[Dataset items]
== Segment start ==

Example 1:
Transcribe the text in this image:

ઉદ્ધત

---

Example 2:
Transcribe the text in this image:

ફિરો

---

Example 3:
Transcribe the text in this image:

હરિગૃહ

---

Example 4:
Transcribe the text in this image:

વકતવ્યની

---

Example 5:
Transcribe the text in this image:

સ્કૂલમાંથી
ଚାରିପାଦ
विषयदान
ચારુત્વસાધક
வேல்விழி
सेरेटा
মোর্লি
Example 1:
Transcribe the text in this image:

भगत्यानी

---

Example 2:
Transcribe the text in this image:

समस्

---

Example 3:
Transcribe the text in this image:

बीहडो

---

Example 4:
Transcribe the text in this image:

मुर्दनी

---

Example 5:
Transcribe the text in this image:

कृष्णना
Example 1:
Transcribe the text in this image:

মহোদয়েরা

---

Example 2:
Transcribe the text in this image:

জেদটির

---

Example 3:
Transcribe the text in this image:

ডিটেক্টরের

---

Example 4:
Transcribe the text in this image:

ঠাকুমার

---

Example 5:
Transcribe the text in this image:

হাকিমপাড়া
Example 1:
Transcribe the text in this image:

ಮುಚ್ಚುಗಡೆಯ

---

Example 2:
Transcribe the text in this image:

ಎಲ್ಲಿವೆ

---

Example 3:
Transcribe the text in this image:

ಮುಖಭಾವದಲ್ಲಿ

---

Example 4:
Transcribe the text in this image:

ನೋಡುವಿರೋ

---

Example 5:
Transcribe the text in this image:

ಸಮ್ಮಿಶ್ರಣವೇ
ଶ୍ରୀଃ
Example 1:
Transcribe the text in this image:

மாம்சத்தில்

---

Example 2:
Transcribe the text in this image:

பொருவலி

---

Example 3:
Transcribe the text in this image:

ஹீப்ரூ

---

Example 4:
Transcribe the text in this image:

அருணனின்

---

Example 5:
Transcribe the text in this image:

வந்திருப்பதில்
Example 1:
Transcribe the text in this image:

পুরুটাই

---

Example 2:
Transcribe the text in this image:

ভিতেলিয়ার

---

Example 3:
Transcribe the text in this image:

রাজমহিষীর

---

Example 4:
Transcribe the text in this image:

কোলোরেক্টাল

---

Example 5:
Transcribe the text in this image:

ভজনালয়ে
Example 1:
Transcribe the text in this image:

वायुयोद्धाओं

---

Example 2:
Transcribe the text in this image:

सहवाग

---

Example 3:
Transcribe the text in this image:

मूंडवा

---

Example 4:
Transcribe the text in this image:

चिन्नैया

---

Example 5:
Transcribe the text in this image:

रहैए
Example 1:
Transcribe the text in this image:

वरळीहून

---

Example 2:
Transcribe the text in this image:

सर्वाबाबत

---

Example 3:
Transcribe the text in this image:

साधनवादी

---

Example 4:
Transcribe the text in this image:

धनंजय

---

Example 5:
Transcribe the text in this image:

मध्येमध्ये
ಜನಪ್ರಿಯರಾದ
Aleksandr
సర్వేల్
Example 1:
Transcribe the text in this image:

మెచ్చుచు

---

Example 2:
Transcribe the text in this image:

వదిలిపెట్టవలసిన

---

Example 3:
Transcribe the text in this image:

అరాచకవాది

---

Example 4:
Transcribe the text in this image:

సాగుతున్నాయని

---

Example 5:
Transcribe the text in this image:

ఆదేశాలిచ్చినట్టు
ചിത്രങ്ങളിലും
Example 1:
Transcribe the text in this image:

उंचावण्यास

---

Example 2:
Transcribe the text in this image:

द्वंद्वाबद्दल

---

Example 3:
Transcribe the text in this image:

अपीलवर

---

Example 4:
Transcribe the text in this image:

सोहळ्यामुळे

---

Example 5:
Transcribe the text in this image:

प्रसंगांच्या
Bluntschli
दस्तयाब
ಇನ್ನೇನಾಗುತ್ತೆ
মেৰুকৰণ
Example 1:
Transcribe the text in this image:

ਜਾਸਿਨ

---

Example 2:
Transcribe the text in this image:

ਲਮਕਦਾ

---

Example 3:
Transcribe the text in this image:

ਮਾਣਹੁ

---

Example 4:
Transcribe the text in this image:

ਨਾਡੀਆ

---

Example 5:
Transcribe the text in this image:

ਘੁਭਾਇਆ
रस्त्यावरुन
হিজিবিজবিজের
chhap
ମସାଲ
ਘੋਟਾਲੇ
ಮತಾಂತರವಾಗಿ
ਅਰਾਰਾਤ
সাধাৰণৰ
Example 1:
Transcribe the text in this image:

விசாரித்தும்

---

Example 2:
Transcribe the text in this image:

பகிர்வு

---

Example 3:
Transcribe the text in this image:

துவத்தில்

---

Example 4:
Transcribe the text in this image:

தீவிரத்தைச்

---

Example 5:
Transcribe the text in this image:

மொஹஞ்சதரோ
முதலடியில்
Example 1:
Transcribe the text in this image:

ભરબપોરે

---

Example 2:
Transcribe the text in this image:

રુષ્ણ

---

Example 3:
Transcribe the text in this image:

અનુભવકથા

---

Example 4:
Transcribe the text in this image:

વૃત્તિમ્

== Segment end ==

Output each record exactly, leaving nothing out.

Answer section:
Example 1:
Transcribe the text in this image:

ઉદ્ધત

---

Example 2:
Transcribe the text in this image:

ફિરો

---

Example 3:
Transcribe the text in this image:

હરિગૃહ

---

Example 4:
Transcribe the text in this image:

વકતવ્યની

---

Example 5:
Transcribe the text in this image:

સ્કૂલમાંથી
ଚାରିପାଦ
विषयदान
ચારુત્વસાધક
வேல்விழி
सेरेटा
মোর্লি
Example 1:
Transcribe the text in this image:

भगत्यानी

---

Example 2:
Transcribe the text in this image:

समस्

---

Example 3:
Transcribe the text in this image:

बीहडो

---

Example 4:
Transcribe the text in this image:

मुर्दनी

---

Example 5:
Transcribe the text in this image:

कृष्णना
Example 1:
Transcribe the text in this image:

মহোদয়েরা

---

Example 2:
Transcribe the text in this image:

জেদটির

---

Example 3:
Transcribe the text in this image:

ডিটেক্টরের

---

Example 4:
Transcribe the text in this image:

ঠাকুমার

---

Example 5:
Transcribe the text in this image:

হাকিমপাড়া
Example 1:
Transcribe the text in this image:

ಮುಚ್ಚುಗಡೆಯ

---

Example 2:
Transcribe the text in this image:

ಎಲ್ಲಿವೆ

---

Example 3:
Transcribe the text in this image:

ಮುಖಭಾವದಲ್ಲಿ

---

Example 4:
Transcribe the text in this image:

ನೋಡುವಿರೋ

---

Example 5:
Transcribe the text in this image:

ಸಮ್ಮಿಶ್ರಣವೇ
ଶ୍ରୀଃ
Example 1:
Transcribe the text in this image:

மாம்சத்தில்

---

Example 2:
Transcribe the text in this image:

பொருவலி

---

Example 3:
Transcribe the text in this image:

ஹீப்ரூ

---

Example 4:
Transcribe the text in this image:

அருணனின்

---

Example 5:
Transcribe the text in this image:

வந்திருப்பதில்
Example 1:
Transcribe the text in this image:

পুরুটাই

---

Example 2:
Transcribe the text in this image:

ভিতেলিয়ার

---

Example 3:
Transcribe the text in this image:

রাজমহিষীর

---

Example 4:
Transcribe the text in this image:

কোলোরেক্টাল

---

Example 5:
Transcribe the text in this image:

ভজনালয়ে
Example 1:
Transcribe the text in this image:

वायुयोद्धाओं

---

Example 2:
Transcribe the text in this image:

सहवाग

---

Example 3:
Transcribe the text in this image:

मूंडवा

---

Example 4:
Transcribe the text in this image:

चिन्नैया

---

Example 5:
Transcribe the text in this image:

रहैए
Example 1:
Transcribe the text in this image:

वरळीहून

---

Example 2:
Transcribe the text in this image:

सर्वाबाबत

---

Example 3:
Transcribe the text in this image:

साधनवादी

---

Example 4:
Transcribe the text in this image:

धनंजय

---

Example 5:
Transcribe the text in this image:

मध्येमध्ये
ಜನಪ್ರಿಯರಾದ
Aleksandr
సర్వేల్
Example 1:
Transcribe the text in this image:

మెచ్చుచు

---

Example 2:
Transcribe the text in this image:

వదిలిపెట్టవలసిన

---

Example 3:
Transcribe the text in this image:

అరాచకవాది

---

Example 4:
Transcribe the text in this image:

సాగుతున్నాయని

---

Example 5:
Transcribe the text in this image:

ఆదేశాలిచ్చినట్టు
ചിത്രങ്ങളിലും
Example 1:
Transcribe the text in this image:

उंचावण्यास

---

Example 2:
Transcribe the text in this image:

द्वंद्वाबद्दल

---

Example 3:
Transcribe the text in this image:

अपीलवर

---

Example 4:
Transcribe the text in this image:

सोहळ्यामुळे

---

Example 5:
Transcribe the text in this image:

प्रसंगांच्या
Bluntschli
दस्तयाब
ಇನ್ನೇನಾಗುತ್ತೆ
মেৰুকৰণ
Example 1:
Transcribe the text in this image:

ਜਾਸਿਨ

---

Example 2:
Transcribe the text in this image:

ਲਮਕਦਾ

---

Example 3:
Transcribe the text in this image:

ਮਾਣਹੁ

---

Example 4:
Transcribe the text in this image:

ਨਾਡੀਆ

---

Example 5:
Transcribe the text in this image:

ਘੁਭਾਇਆ
रस्त्यावरुन
হিজিবিজবিজের
chhap
ମସାଲ
ਘੋਟਾਲੇ
ಮತಾಂತರವಾಗಿ
ਅਰਾਰਾਤ
সাধাৰণৰ
Example 1:
Transcribe the text in this image:

விசாரித்தும்

---

Example 2:
Transcribe the text in this image:

பகிர்வு

---

Example 3:
Transcribe the text in this image:

துவத்தில்

---

Example 4:
Transcribe the text in this image:

தீவிரத்தைச்

---

Example 5:
Transcribe the text in this image:

மொஹஞ்சதரோ
முதலடியில்
Example 1:
Transcribe the text in this image:

ભરબપોરે

---

Example 2:
Transcribe the text in this image:

રુષ્ણ

---

Example 3:
Transcribe the text in this image:

અનુભવકથા

---

Example 4:
Transcribe the text in this image:

વૃત્તિમ્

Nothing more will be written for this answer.